In the city, the population was spread out, with 28.4% under the age of 18, 7.7% from 18 to 24, 28.4% from 25 to 44, 19.5% from 45 to 64, and 16.0% who were 65 years of age or older. The median age was 36 years. For every 100 females, there were 94.3 males. For every 100 females age 18 and over, there were 92.3 males.

As of 2000 the median income for a household in the city was $36,949, and the median income for a family was $47,596. Males had a median income of $35,847 versus $24,792 for females. The per capita income for the city was $17,508. About 7.7% of families and 11.3% of the population were below the poverty line, including 14.1% of those under age 18 and 13.2% of those age 65 or over.
==Education==
Valley operates one school district, Douglas County West Community Schools.
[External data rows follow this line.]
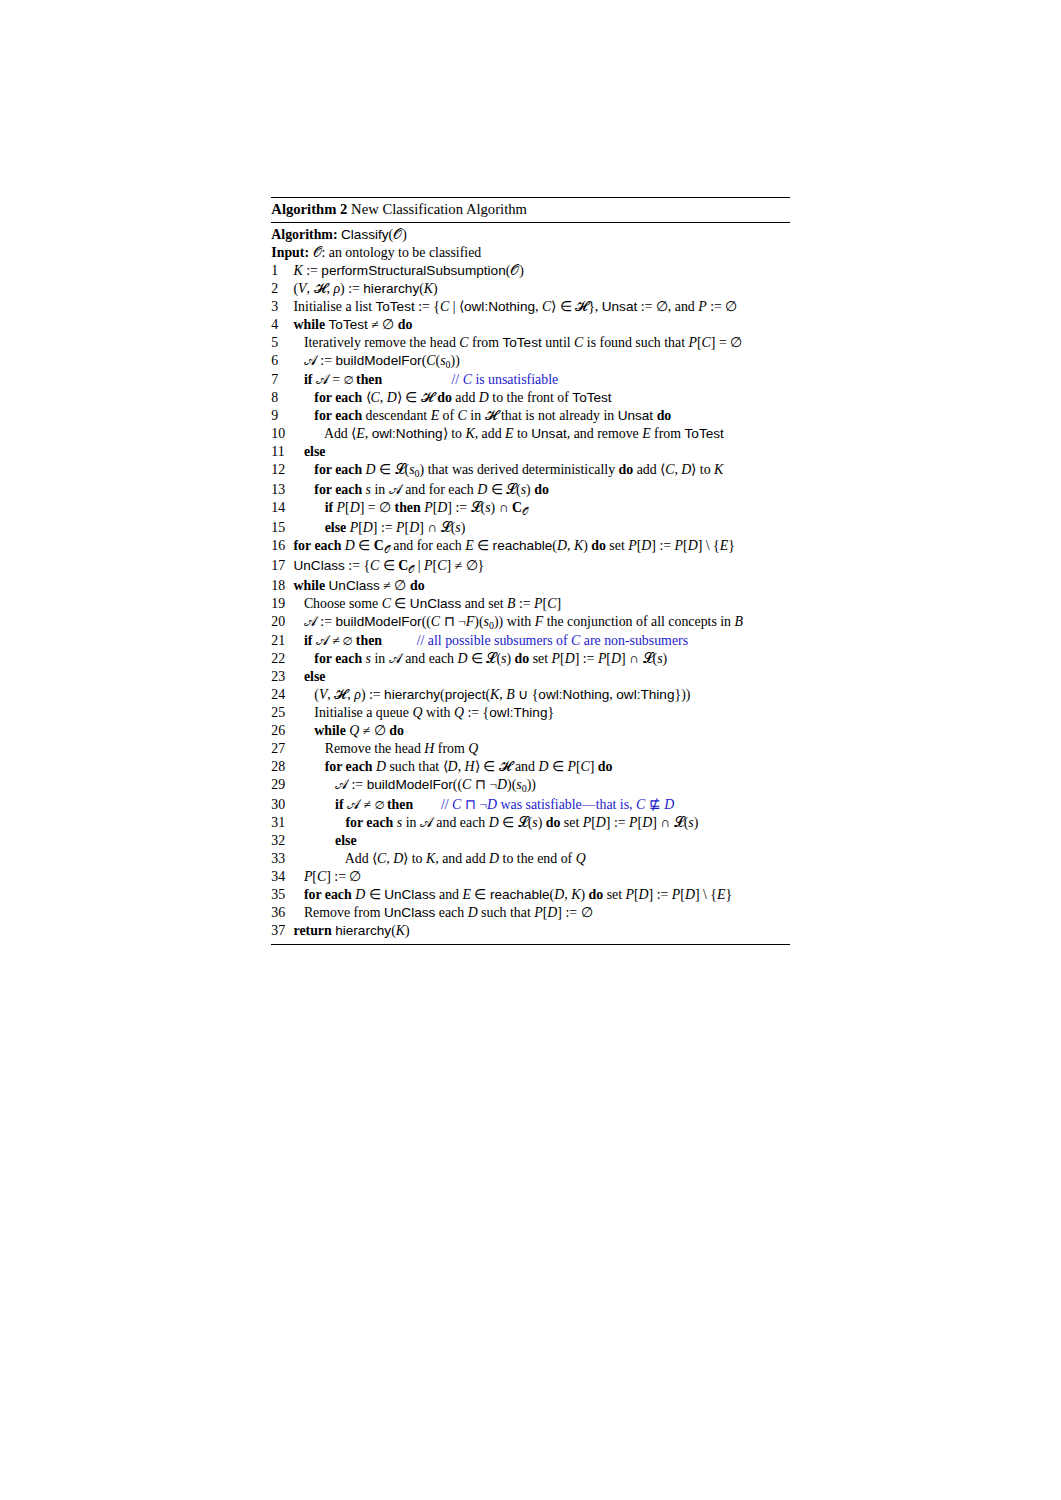Algorithm 2 New Classification Algorithm
Algorithm: Classify(𝒪) Input: 𝒪: an ontology to be classified 1 K := performStructuralSubsumption(𝒪) 2 (V, 𝓗, ρ) := hierarchy(K) 3 Initialise a list ToTest := {C | ⟨owl:Nothing, C⟩ ∈ 𝓗}, Unsat := ∅, and P := ∅ 4 while ToTest ≠ ∅ do 5 Iteratively remove the head C from ToTest until C is found such that P[C] = ∅ 6 𝒜 := buildModelFor(C(s0)) 7 if 𝒜 = ∅ then // C is unsatisfiable 8 for each ⟨C, D⟩ ∈ 𝓗 do add D to the front of ToTest 9 for each descendant E of C in 𝓗 that is not already in Unsat do 10 Add ⟨E, owl:Nothing⟩ to K, add E to Unsat, and remove E from ToTest 11 else 12 for each D ∈ 𝓛(s0) that was derived deterministically do add ⟨C, D⟩ to K 13 for each s in 𝒜 and for each D ∈ 𝓛(s) do 14 if P[D] = ∅ then P[D] := 𝓛(s) ∩ C𝒪 15 else P[D] := P[D] ∩ 𝓛(s) 16 for each D ∈ C𝒪 and for each E ∈ reachable(D, K) do set P[D] := P[D] \ {E} 17 UnClass := {C ∈ C𝒪 | P[C] ≠ ∅} 18 while UnClass ≠ ∅ do 19 Choose some C ∈ UnClass and set B := P[C] 20 𝒜 := buildModelFor((C ⊓ ¬F)(s0)) with F the conjunction of all concepts in B 21 if 𝒜 ≠ ∅ then // all possible subsumers of C are non-subsumers 22 for each s in 𝒜 and each D ∈ 𝓛(s) do set P[D] := P[D] ∩ 𝓛(s) 23 else 24 (V, 𝓗, ρ) := hierarchy(project(K, B ∪ {owl:Nothing, owl:Thing})) 25 Initialise a queue Q with Q := {owl:Thing} 26 while Q ≠ ∅ do 27 Remove the head H from Q 28 for each D such that ⟨D, H⟩ ∈ 𝓗 and D ∈ P[C] do 29 𝒜 := buildModelFor((C ⊓ ¬D)(s0)) 30 if 𝒜 ≠ ∅ then // C ⊓ ¬D was satisfiable—that is, C ⋢ D 31 for each s in 𝒜 and each D ∈ 𝓛(s) do set P[D] := P[D] ∩ 𝓛(s) 32 else 33 Add ⟨C, D⟩ to K, and add D to the end of Q 34 P[C] := ∅ 35 for each D ∈ UnClass and E ∈ reachable(D, K) do set P[D] := P[D] \ {E} 36 Remove from UnClass each D such that P[D] := ∅ 37 return hierarchy(K)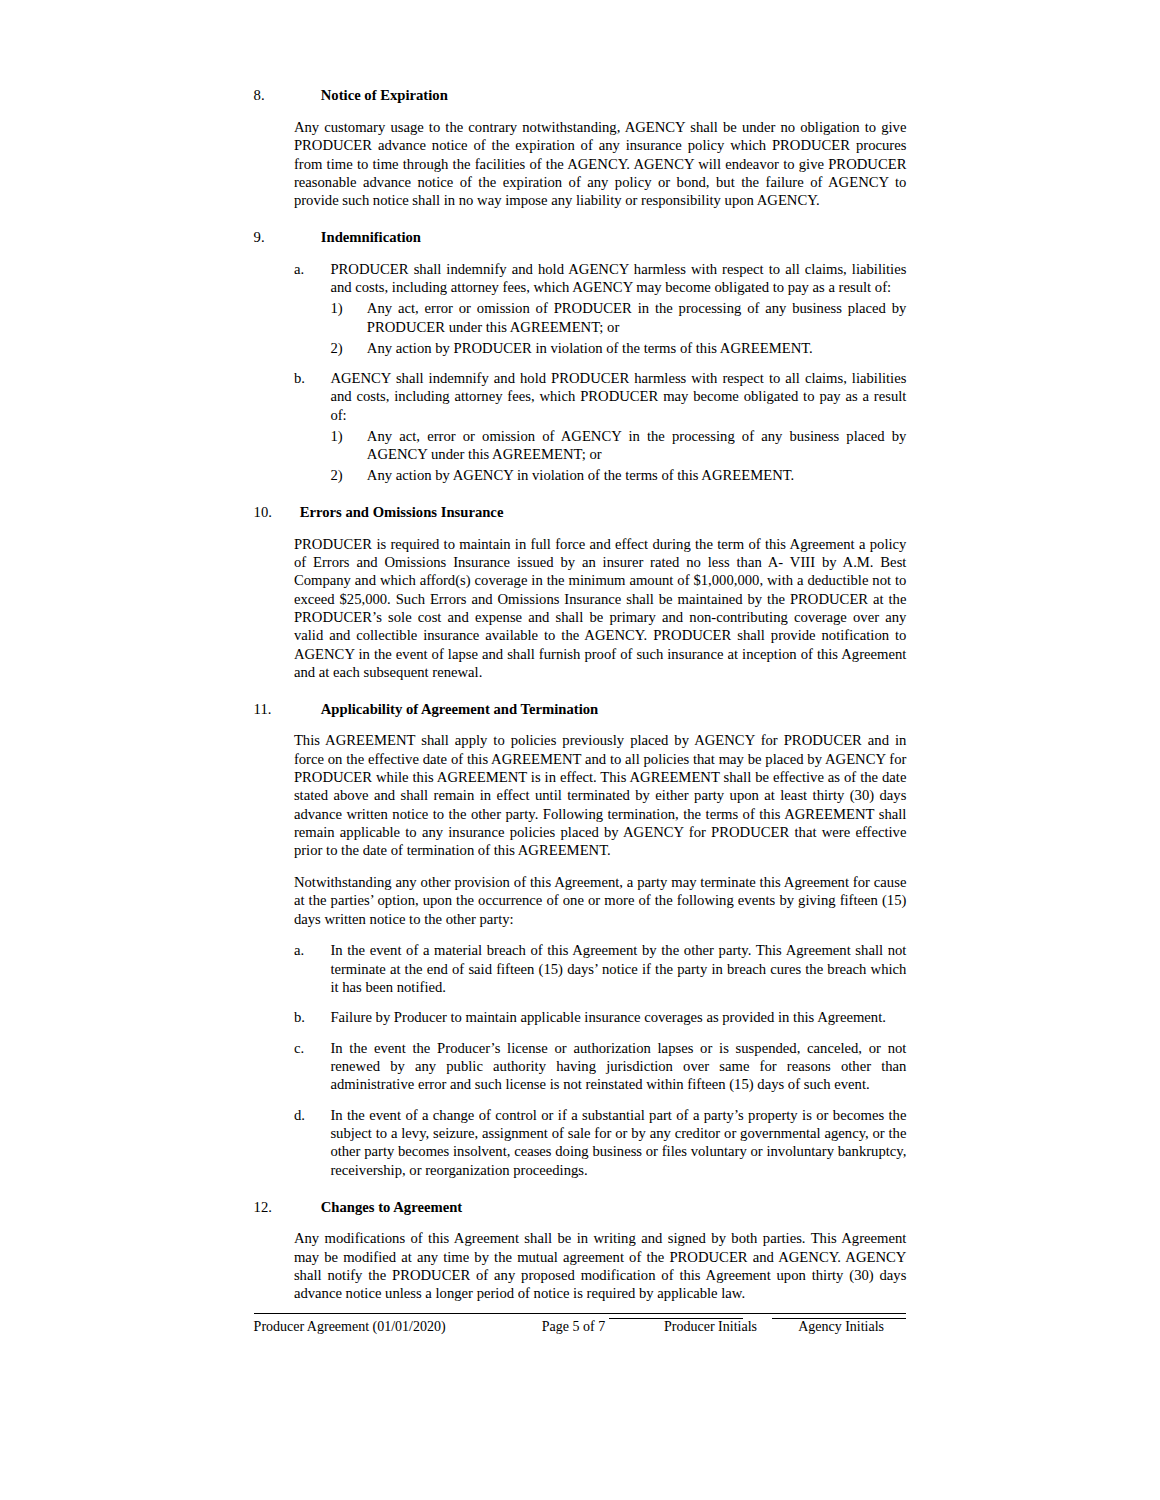8. Notice of Expiration
Any customary usage to the contrary notwithstanding, AGENCY shall be under no obligation to give PRODUCER advance notice of the expiration of any insurance policy which PRODUCER procures from time to time through the facilities of the AGENCY. AGENCY will endeavor to give PRODUCER reasonable advance notice of the expiration of any policy or bond, but the failure of AGENCY to provide such notice shall in no way impose any liability or responsibility upon AGENCY.
9. Indemnification
a. PRODUCER shall indemnify and hold AGENCY harmless with respect to all claims, liabilities and costs, including attorney fees, which AGENCY may become obligated to pay as a result of:
1) Any act, error or omission of PRODUCER in the processing of any business placed by PRODUCER under this AGREEMENT; or
2) Any action by PRODUCER in violation of the terms of this AGREEMENT.
b. AGENCY shall indemnify and hold PRODUCER harmless with respect to all claims, liabilities and costs, including attorney fees, which PRODUCER may become obligated to pay as a result of:
1) Any act, error or omission of AGENCY in the processing of any business placed by AGENCY under this AGREEMENT; or
2) Any action by AGENCY in violation of the terms of this AGREEMENT.
10. Errors and Omissions Insurance
PRODUCER is required to maintain in full force and effect during the term of this Agreement a policy of Errors and Omissions Insurance issued by an insurer rated no less than A- VIII by A.M. Best Company and which afford(s) coverage in the minimum amount of $1,000,000, with a deductible not to exceed $25,000. Such Errors and Omissions Insurance shall be maintained by the PRODUCER at the PRODUCER’s sole cost and expense and shall be primary and non-contributing coverage over any valid and collectible insurance available to the AGENCY. PRODUCER shall provide notification to AGENCY in the event of lapse and shall furnish proof of such insurance at inception of this Agreement and at each subsequent renewal.
11. Applicability of Agreement and Termination
This AGREEMENT shall apply to policies previously placed by AGENCY for PRODUCER and in force on the effective date of this AGREEMENT and to all policies that may be placed by AGENCY for PRODUCER while this AGREEMENT is in effect. This AGREEMENT shall be effective as of the date stated above and shall remain in effect until terminated by either party upon at least thirty (30) days advance written notice to the other party. Following termination, the terms of this AGREEMENT shall remain applicable to any insurance policies placed by AGENCY for PRODUCER that were effective prior to the date of termination of this AGREEMENT.
Notwithstanding any other provision of this Agreement, a party may terminate this Agreement for cause at the parties’ option, upon the occurrence of one or more of the following events by giving fifteen (15) days written notice to the other party:
a. In the event of a material breach of this Agreement by the other party. This Agreement shall not terminate at the end of said fifteen (15) days’ notice if the party in breach cures the breach which it has been notified.
b. Failure by Producer to maintain applicable insurance coverages as provided in this Agreement.
c. In the event the Producer’s license or authorization lapses or is suspended, canceled, or not renewed by any public authority having jurisdiction over same for reasons other than administrative error and such license is not reinstated within fifteen (15) days of such event.
d. In the event of a change of control or if a substantial part of a party’s property is or becomes the subject to a levy, seizure, assignment of sale for or by any creditor or governmental agency, or the other party becomes insolvent, ceases doing business or files voluntary or involuntary bankruptcy, receivership, or reorganization proceedings.
12. Changes to Agreement
Any modifications of this Agreement shall be in writing and signed by both parties. This Agreement may be modified at any time by the mutual agreement of the PRODUCER and AGENCY. AGENCY shall notify the PRODUCER of any proposed modification of this Agreement upon thirty (30) days advance notice unless a longer period of notice is required by applicable law.
Producer Agreement (01/01/2020)
Page 5 of 7
Producer Initials
Agency Initials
Douglas County West (DC West) was formed in August 2005 by the merger of Waterloo Public Schools and Valley Public Schools. DC West provides an extensive education from pre-school through the 12th grade. DC West Community Schools, as it is commonly called, used to have two campuses in which the high school and middle school were separate. The main campus is now located at 401 S. Pine Street in Valley. Prior to becoming DC West, the school was Valley High School, home of the Valley Terriers.